Update on ethics
The ethics bills are supposed to come out of the House Judiciary Committee today. The committee is still working on amendments, so we won’t know what’s in and what’s out until they finish and a new committee substitute is written, so probably not until early next week.
AGIA, the saga continues
The powerful House Special Committee on Oil and Gas, of which I am a powerful member, is slaving away on Gov. Sarah Palin’s Alaska Gasline Inducement Act, aka AGIA. (You can read about the broad outlines of AGIA here.) We’ve met every day this week, and will meet tomorrow as well. During that time we: went through the bill line by line, spoke with the staff at the Federal Energy Regulatory Commission in Washington, D.C., heard testimony from ExxonMobil, and listened to public testimony, which centered on the need for a project labor agreement and Alaska hire. Saturday, it’s more public testimony. Then we pick up again Monday with testimony by BP.
The likelihood is that this committee will have the bill for another week or 10 days, then move it along to the House Resources Committee. We’ll probably amend it some first. I’ve been focusing on how proposals made for the state pipeline license will be evaluated. There’s been a lot of discussion among the committee members about this, and between us powerful legislators and people from the Palin administration. If I had to guess, I’d say that we will tighten the criteria some, but I’ve been wrong before.
Q: How do you know …
When it’s spring in Juneau?
A: The snow turns to rain.
Don’t forget to vote
The April 3 advisory vote on same-sex partner health benefits is a waste of money.
Specifically, it is a waste of $1.2 million, the amount the division of elections estimates it will cost to hold the election.
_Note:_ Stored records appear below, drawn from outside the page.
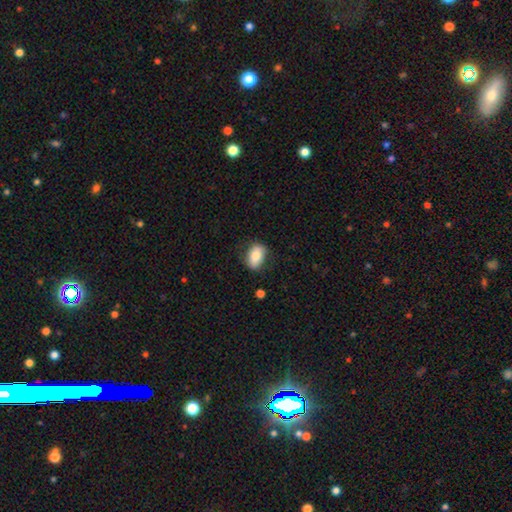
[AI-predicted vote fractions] Smooth or featured? Predicted: smooth (p=0.77). How rounded? Predicted: in between (p=0.84). Merging? Predicted: none (p=0.76).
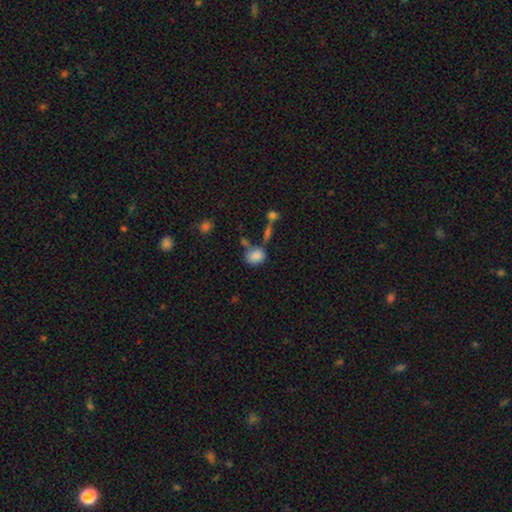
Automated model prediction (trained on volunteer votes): The model was most divided on "how rounded": in between: 54%, round: 44%, cigar-shaped: 2%. More confident: smooth or featured — smooth (84%); merging — none (55%).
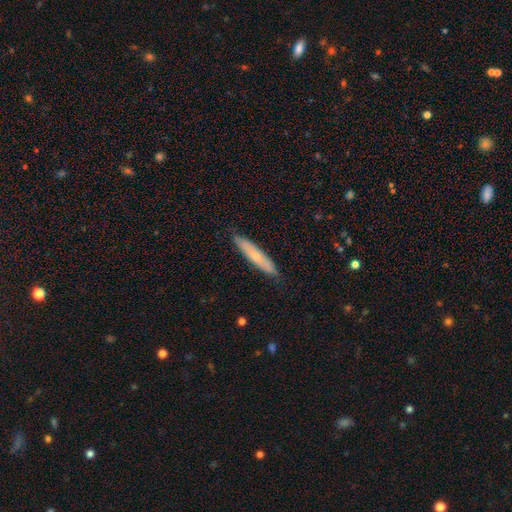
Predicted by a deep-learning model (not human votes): Smooth or featured? smooth (55%)
How rounded? cigar-shaped (86%)
Merging? none (84%)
What do we get for $1.2 million? The opinions of whoever happens to make it to the voting booth. In other words, a poll, but without the careful selection and wording intended to get an unbiased, accurate answer. So we don’t get much of anything.
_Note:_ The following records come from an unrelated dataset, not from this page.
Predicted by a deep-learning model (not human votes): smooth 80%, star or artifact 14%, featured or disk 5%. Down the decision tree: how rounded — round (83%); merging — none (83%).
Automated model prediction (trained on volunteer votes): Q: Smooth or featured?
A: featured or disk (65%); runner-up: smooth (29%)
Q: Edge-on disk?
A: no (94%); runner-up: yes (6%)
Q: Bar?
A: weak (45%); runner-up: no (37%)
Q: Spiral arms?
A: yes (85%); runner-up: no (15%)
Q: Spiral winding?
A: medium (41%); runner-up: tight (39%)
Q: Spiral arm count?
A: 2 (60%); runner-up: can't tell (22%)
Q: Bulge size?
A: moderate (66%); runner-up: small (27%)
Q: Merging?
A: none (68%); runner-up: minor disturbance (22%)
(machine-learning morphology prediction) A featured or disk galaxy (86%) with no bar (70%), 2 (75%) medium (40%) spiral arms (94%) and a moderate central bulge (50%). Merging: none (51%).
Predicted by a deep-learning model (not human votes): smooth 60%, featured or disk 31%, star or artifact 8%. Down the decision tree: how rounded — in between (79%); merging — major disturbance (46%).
And even if it were an accurate poll, $1.2 million is a ridiculous amount of money to spend. An Anchorage pollster I asked said he could do a scientific poll for about $12,000, or 1 percent of what the state will spend.
Six weeks ago, I tried to stop this waste of money with a bill to require a specific appropriation for the election. If the bill had passed, and we had eliminated the funding, there would have been no election. At that time, the elections division estimated that it had already spent $200,000. So we would have saved about $1 million.
The bill went nowhere, and the election machinery ground on.
By Wednesday, when I introduced another bill to appropriate $12,000 for a proper opinion poll, the state had spent another $100,000 or so on the election.
Still, if we abandoned this wasteful election and just paid for the poll, we would save about $900,000. We could save that money for a rainy day. Or we could use it to hire seven new state troopers or nine new correctional officers or four new pipeline corrosion investigators.
But my colleagues seem impervious to my financial concerns and it looks like the special election is going to happen. So I’m going to vote, and I’m going to vote no. I don’t see changing the state constitution to prevent a small number of people from getting health benefits.
Come on out and chat
I hope you are making plans to come to the Spenard Rec Center a week from Saturday and talk with me, Rep. Lindsey Holmes and Sen. Hollis French. We’ll be there from 1 p.m. to 3 p.m., as will Blazzee the Clown and a bunch of pizza. It’s the only trip home I’ve got planned this session, so if you want to get face to face this is your chance.